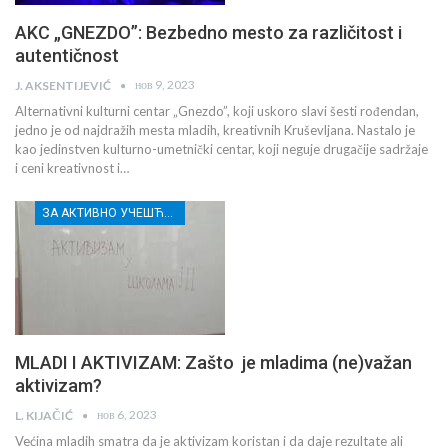
AKC „GNEZDO”: Bezbedno mesto za različitost i
autentičnost
нов 9, 2023
J. AKSENTIJEVIĆ
Alternativni kulturni centar „Gnezdo”, koji uskoro slavi šesti rođendan,
jedno je od najdražih mesta mladih, kreativnih Kruševljana. Nastalo je
kao jedinstven kulturno-umetnički centar, koji neguje drugačije sadržaje
i ceni kreativnost i…
ЗА АКТИВНО УЧЕШЋЕ МЛАДИХ РАСИНСКОГ ОКРУГА
MLADI I AKTIVIZAM: Zašto je mladima (ne)važan
aktivizam?
нов 6, 2023
L. KIJAČIĆ
Većina mladih smatra da je aktivizam koristan i da daje rezultate ali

○ ○ ○ ○ ○ ○ ○

Activity: Repeat the material above word for word and skip every image in it.

Answer to this exercise:
AKC „GNEZDO”: Bezbedno mesto za različitost i
autentičnost
нов 9, 2023
J. AKSENTIJEVIĆ
Alternativni kulturni centar „Gnezdo”, koji uskoro slavi šesti rođendan,
jedno je od najdražih mesta mladih, kreativnih Kruševljana. Nastalo je
kao jedinstven kulturno-umetnički centar, koji neguje drugačije sadržaje
i ceni kreativnost i…
ЗА АКТИВНО УЧЕШЋЕ МЛАДИХ РАСИНСКОГ ОКРУГА
MLADI I AKTIVIZAM: Zašto je mladima (ne)važan
aktivizam?
нов 6, 2023
L. KIJAČIĆ
Većina mladih smatra da je aktivizam koristan i da daje rezultate ali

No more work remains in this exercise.